Les fragilités évoquées par le Gouvernement renvoient précisément aux réalités des grandes villes, agglomérations et métropoles, dont les capacités financières, bien que trop souvent considérées comme importantes au regard de critères souvent obsolètes ou mal calibrés, ont été lourdement impactées par les dernières lois de finances.
Près de 42 % des personnes en situation de pauvreté vivent dans les grands centres urbains. Les grandes villes concentrent également une part importante des bâtiments anciens ainsi que des espaces fortement minéralisés. Les habitants des quartiers prioritaires de la ville sont particulièrement exposés aux effets des îlots de chaleur urbains lors des épisodes de canicule.
Les besoins d’investissement y sont donc considérables : végétalisation des espaces publics, désimperméabilisation des sols, rénovation des bâtiments publics, adaptation des écoles, développement des réseaux de froid urbain ou encore sécurisation de la ressource en eau. Malgré les efforts engagés depuis plusieurs années, ces investissements doivent être poursuivis et amplifiés pour faire face à l’intensification des épisodes climatiques.
Les grandes villes, agglomérations et métropoles sont également des acteurs incontournables de la transition écologique.

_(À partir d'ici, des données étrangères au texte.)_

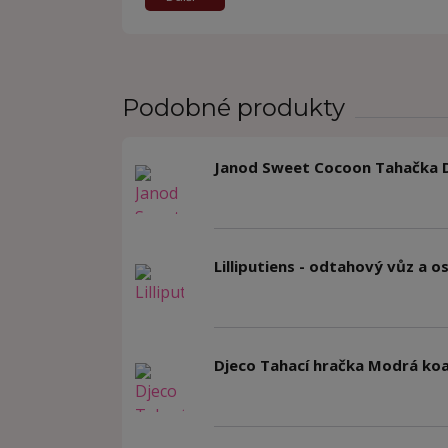
Podobné produkty
Janod Sweet Cocoon Tahačka 
Lilliputiens - odtahový vůz a os
Djeco Tahací hračka Modrá koa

Elles concentrent près des deux tiers des émissions de gaz à effet de serre, mais disposent aussi des principaux leviers pour les réduire : mobilités, habitat, rénovation énergétique, aménagement, économie circulaire, réseaux de chaleur ou encore décarbonation des activités économiques.
Pour France urbaine, accompagner les collectivités les plus vulnérables est indispensable. Mais cette priorité ne peut conduire à écarter les territoires urbains, où se concentrent les populations les plus exposées, les besoins d’adaptation les plus importants et une part essentielle des leviers de la transition écologique.
L’association appelle ainsi le Gouvernement à traduire dans les faits l’objectif affiché d’une allocation des financements fondée sur l’impact et les besoins réels des populations. Face à l’urgence climatique, la répartition du Fonds vert doit permettre d’accompagner l’ensemble des collectivités, en tenant pleinement compte des enjeux spécifiques auxquels sont confrontés les territoires urbains.